▶ **DESCRIPTION DU PROBLÈME**
Rédigez la suite du texte sur l’impact des moteurs sur le lac Sept-Îles, en reprenant après sa dernière phrase.

▶ **EXTRAIT CHOISI**

-*-*-

L’impact des moteurs sur le lac Sept-Îles

Je suis né en 1962, la même année où mon père a acheté son terrain au lac Sept-Îles à Saint-Raymond. Au fil du temps les choses ont changé. «On n’arrête pas le progrès», dit-on. Mais aujourd’hui, on doit dénoncer l’impact des embarcations motorisées sur la flore et la faune aquatique.

Je pêche ce lac et le lac voisin, Lac au chien, depuis que j’ai 5 ans. Je n’ai pas besoin d’études à 100 000 $ pour percevoir l’impact des activités nautiques et particulièrement les activités de «wake» pour comprendre l’effet dévastateur qu’elles ont sur la population aquatique. Après des fins de semaine actives, on ramasse les poissons morts par dizaines. Les goélands ne suffisent plus à tout avaler. Plus un poisson ne mord pendant des jours, voire des semaines.

-*-*-

▶ **DONNÉES FOURNIES**
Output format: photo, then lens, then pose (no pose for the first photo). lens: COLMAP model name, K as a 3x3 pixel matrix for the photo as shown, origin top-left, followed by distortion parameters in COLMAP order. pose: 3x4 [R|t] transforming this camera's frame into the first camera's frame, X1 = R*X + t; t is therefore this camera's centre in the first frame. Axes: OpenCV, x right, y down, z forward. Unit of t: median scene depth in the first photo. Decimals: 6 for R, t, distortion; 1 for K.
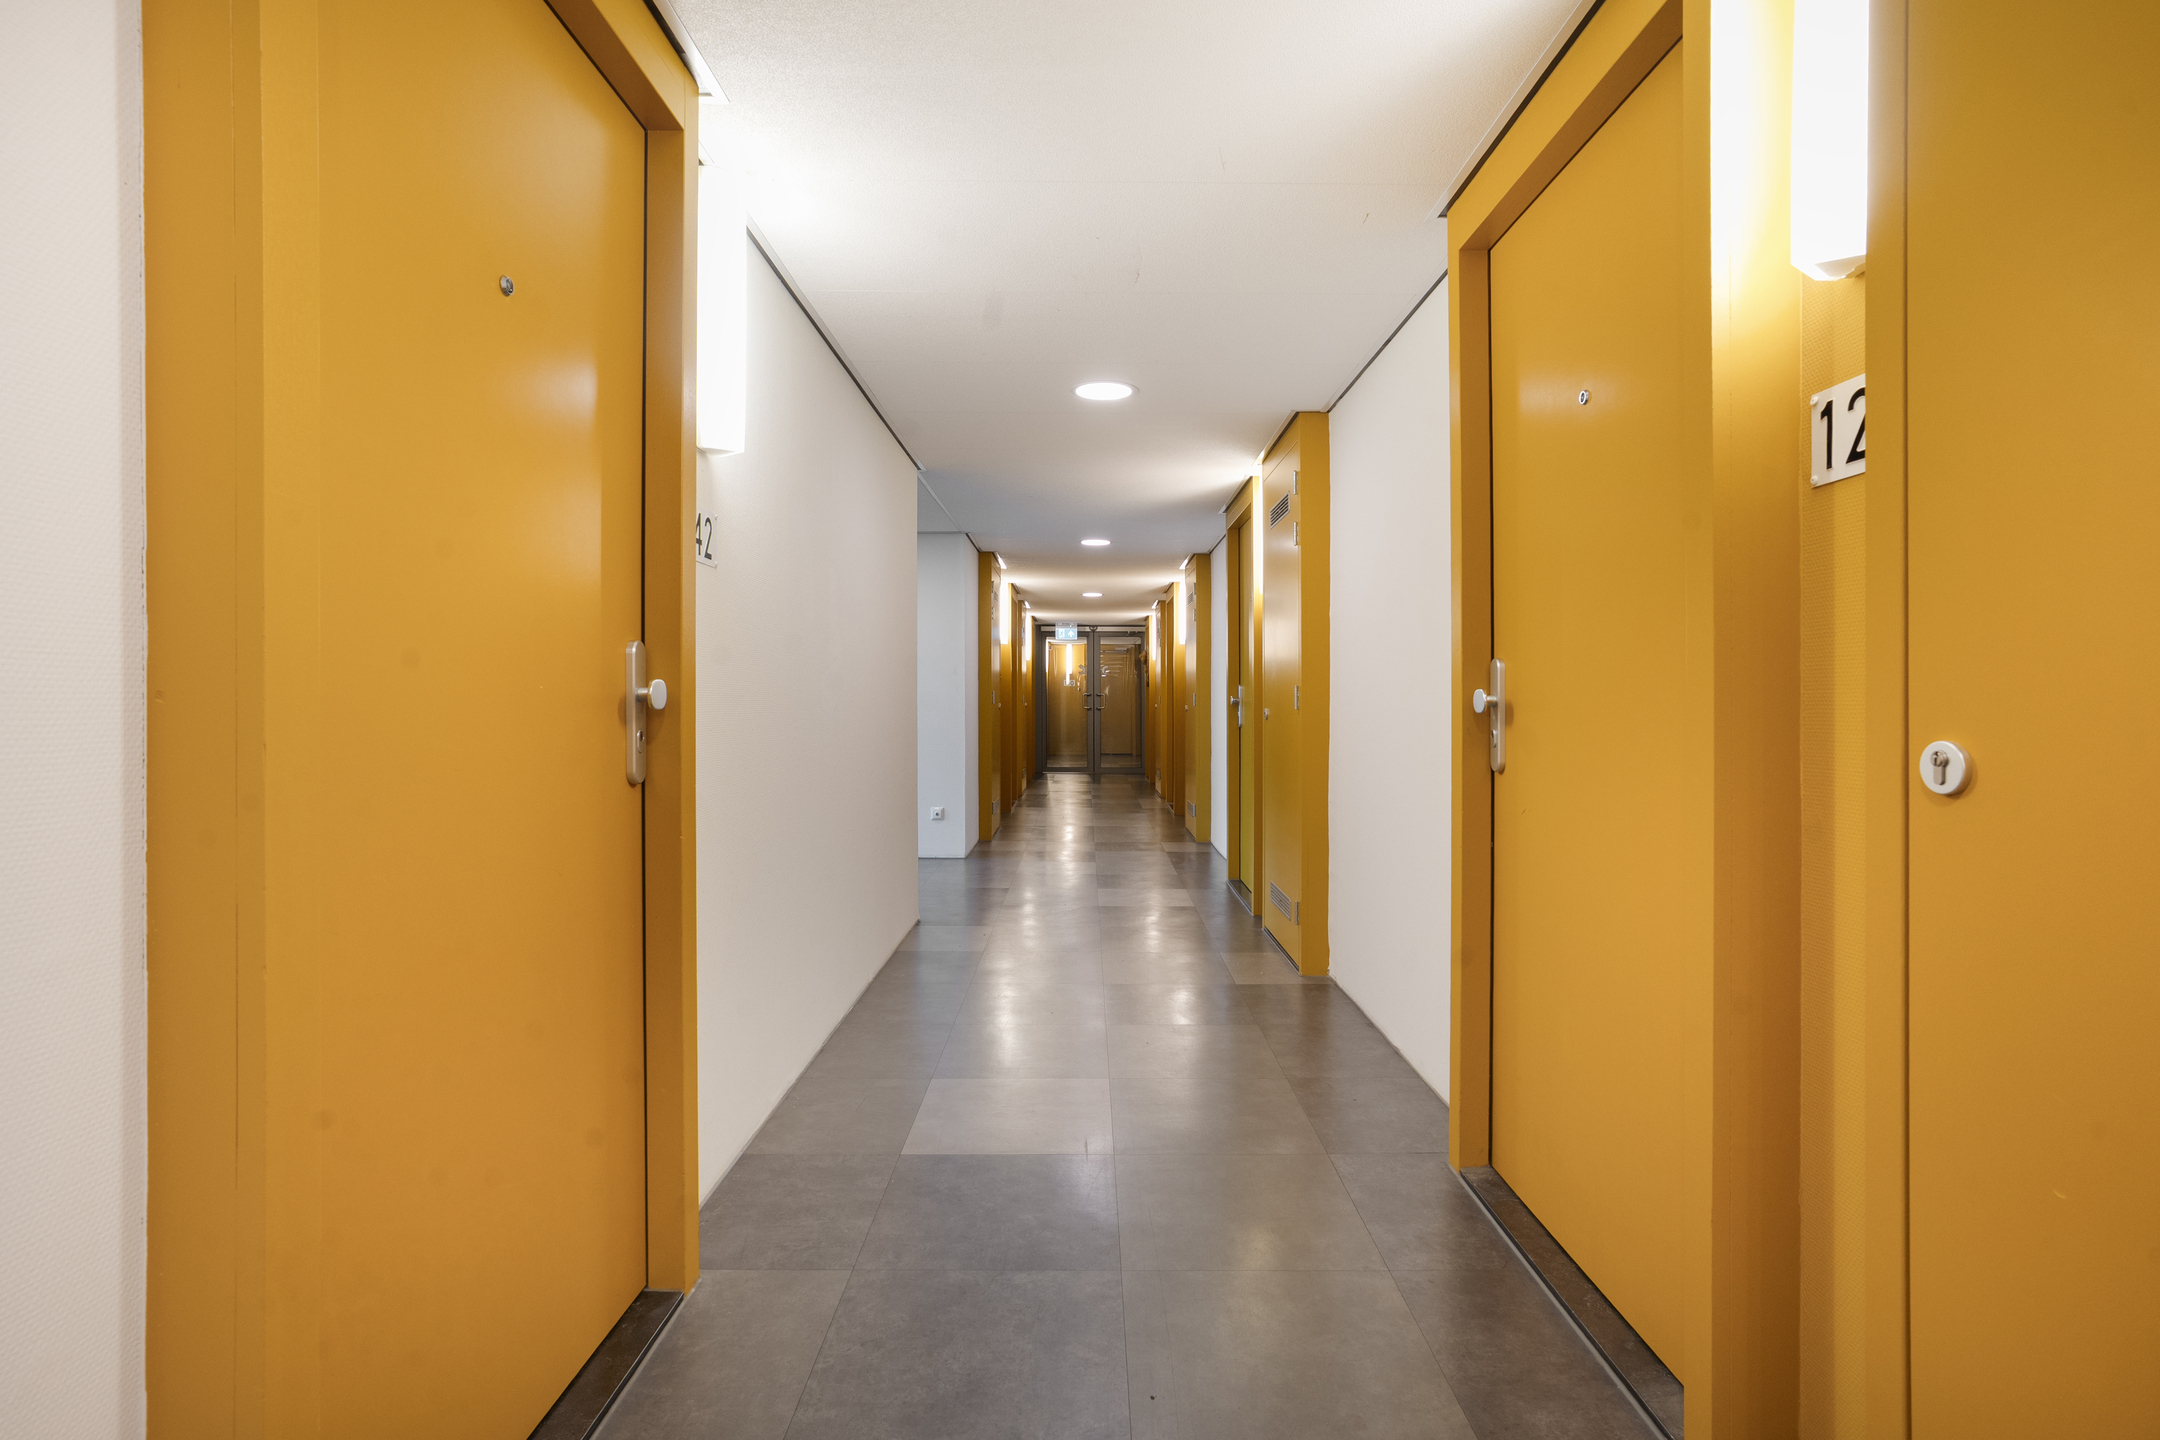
lens RADIAL K [[1071.0, 0, 1085.4], [0, 1071.0, 700.4], [0, 0, 1]] dist [-0.035514, 0.020440]
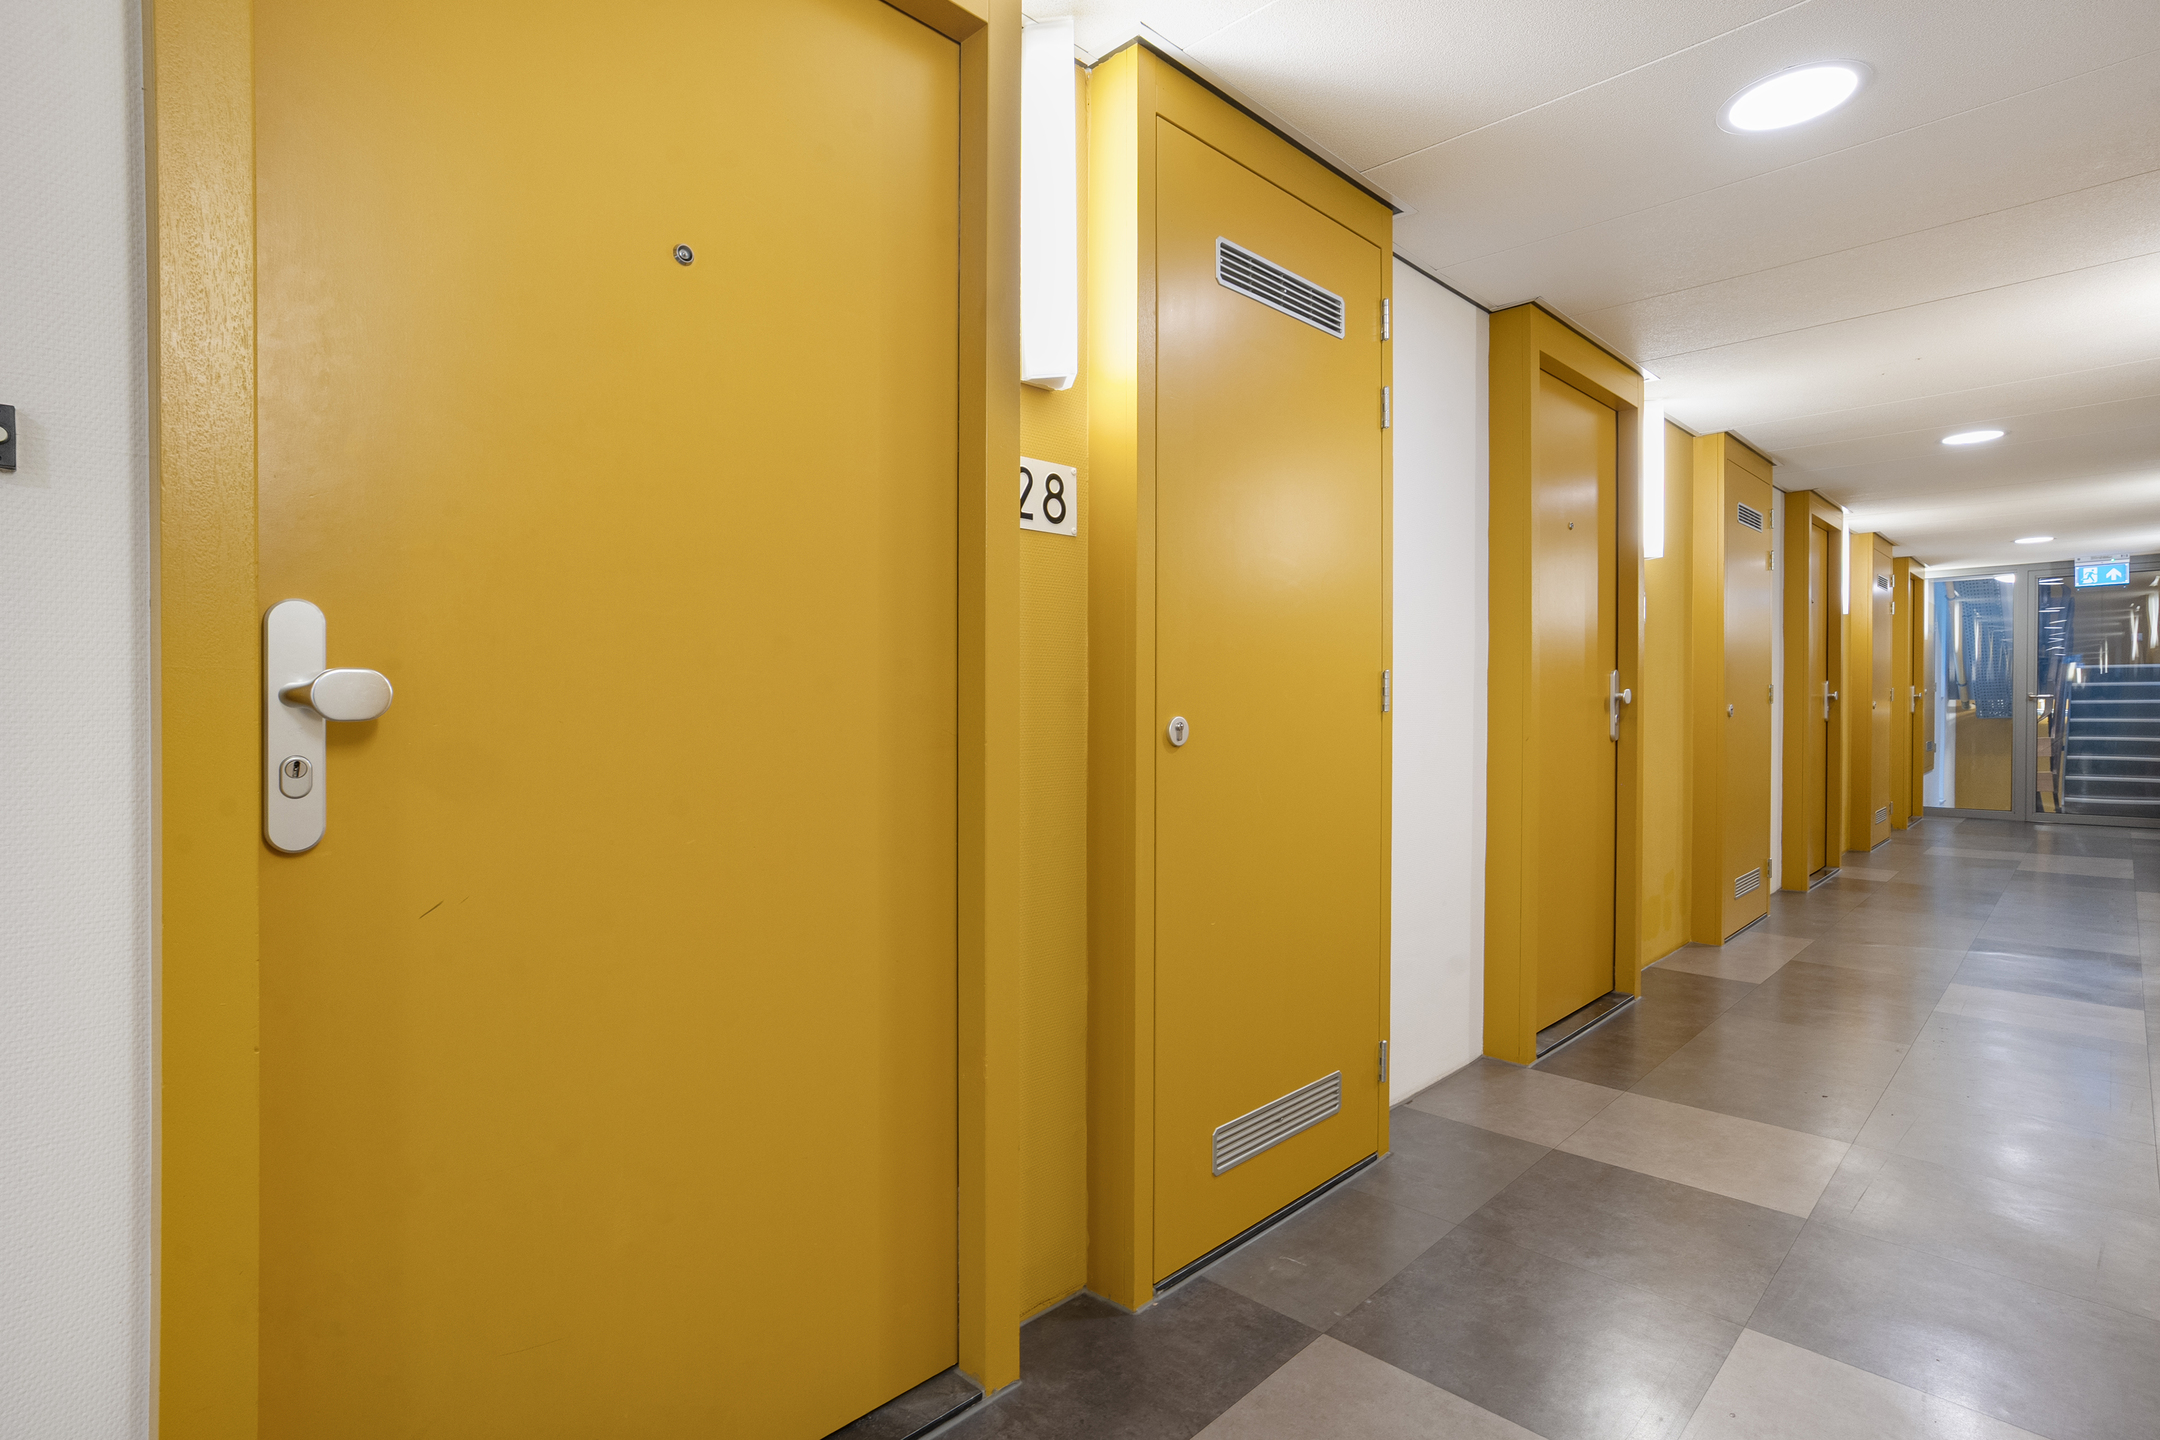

-*-*-

▶ **RÉPONSE À LA TÂCHE**
Sous prétexte de juridiction fédérale des plans d’eau et des embarcations, on permet la destruction; la détresse environnementale d’un lac... pendant qu’à terre, les propriétaires riverains sont soumis à des normes, à des aménagements visant la protection des rives et l’équilibre de l’écosystème du lac. Aux yeux de tous sans que personne ne semble s’inquiéter.